Alignment of local government and local development

November 15, 2012

One of the long-standing challenges confronting successive governments over the past twenty years was that of aligning local government and local development. Various initiatives, from the Task Force on Local Development and Local Government through to the Cohesion Process under the then Department of Community, Rural and Gaeltacht Affairs, sought to bring greater coherence between local government and , the rural, community and local development processes.

It is also fair to acknowledge that local elected members have carried a grievance that they were excluded, as they would argue, from a process where their role should have been central given their democratic mandates.

In part, such grievances and other concerns reflect a recognition that over time the local, rural and community development sector has become a key pillar at local level and the success of many initiatives through the pillar has brought with it a political demand for the local democratic process to become a central aspect in local development and in doing so to help re-establish the local democratic process.

It was no surprise then to find that the then opposition parties, in the run up to the last general election, proposed that local, rural and community development would be fully integrated into local government. Doing so, of course, would bring with considerable challenges not least the challenge of keeping momentum in the local, rural and community development process.

Equally, the challenge of integrating new staff and systems into a local government system which itself would see considerable change in light of other party manifesto proposals, particularly the move to a national water utility of a large body of technical staff.

So a simple idea was and is remarkably complex.

The response on the part of the current Government, initially, came in the form of a steering group set up to examine the options for aligning local, rural and community development with a re-configured local government system. The groups broad parameters were:
• Review the role of Local Government in Local and Community Development;
• Review the role and contribution of Local and Community Development programmes in order to determine the scope for greater synergy with Local Government; and
• Make recommendations on how the alignment of Local Government and Local and Community Development should be progressed with a view to:
a. improving delivery of services for the citizen at a local level;
b. achieving greater efficiency and effectiveness; and
c. enhancing the role of local authorities in the delivery of Local and Community
Development programmes and functions.

This Group crucially reported as the local government reform process was in train. As a result, the recommendations of the Group are a central feature of the proposed reforms, which if implemented, will see a considerably changes operational environment for the existing players in local rural and community development along with the serious challenge of shifting local government from being driven in large part by engineering issues to playing a more facilitative and leadership role in the sustainable development of their areas.
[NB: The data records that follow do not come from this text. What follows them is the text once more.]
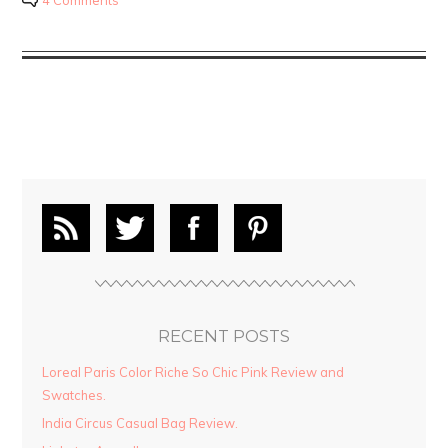
4 Comments
RECENT POSTS
Loreal Paris Color Riche So Chic Pink Review and
Swatches.
India Circus Casual Bag Review.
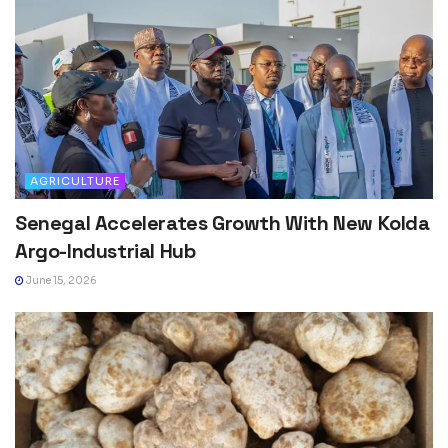
AGRICULTURE
Senegal Accelerates Growth With New Kolda
Argo-Industrial Hub
June 15, 2026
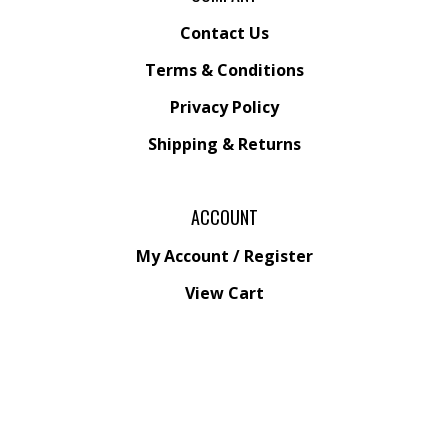
Contact Us
Terms & Conditions
Privacy Policy
Shipping &
Returns
ACCOUNT
My Account
/
Register
View Cart
Order Status
Wishlist
QUICK LINKS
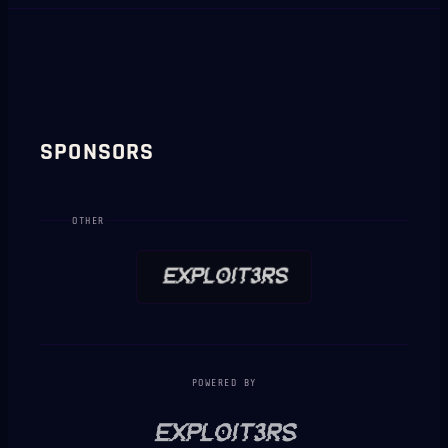
SPONSORS
OTHER
POWERED BY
Key recommendations for implementation as a central part of the reform process include integration of the planning policy process in local government and the business planning in local development. This includes the potential to develop better integration between the local area planning that will now take place at municipal district level. This potentially will allow for a greater alignment of community planning with spatial planning, a model of best practice already evident in various locations across the State.

The introduction, through a new committee (Socio-Economic Committee), of a Local and Community Plan will give added focus to mainstreaming local, community and rural development issues into local government services. More interestingly is that this local effort will be underpinned by a national policy framework which will be overseen by an inter-departmental committee, providing, hopefully, a similar level of integration and policy alignment at the national level.

While over time integration within management structures of local government over time might be envisaged in the report it nonetheless recognises that need to sustain the experience and capacities of the existing local development companies over the long-term. Coming up with workable models to do so is going to be a major challenge but given the pressures on communities across the State no one will be thanked if local, rural and community development are disrupted, no matter the benefits of underpinning local democracy.

Existing management in local government will necessarily have to keep a clear focus on these challenges over the coming three years, even having regard to the general re-configuration of the local authority system at the same time.

While integration with local authority support services will bring the potential for greater resource synergy at local level, there is a risk that the positive experiences of the local development companies might be lost, undermining the bigger strategic picture for local government which the policy paper demonstrates succinctly in the criteria it sets out for the broader devolution of powers and responsibilities to local government from across the public sector.

Management and members cannot lose sight of this as they confront the challenge of taking the leadership role in local, rural and community development and sometimes being the facilitator might be more strategically appropriate than being actually responsible for the delivery of the immediate service, in this case local, rural and community development.

Such issues remain to be explored over the coming months but one thing is certain and that is that levels of isolation and non-engagement with each other by both local government and local development are clearly off the table from a national policy perspective.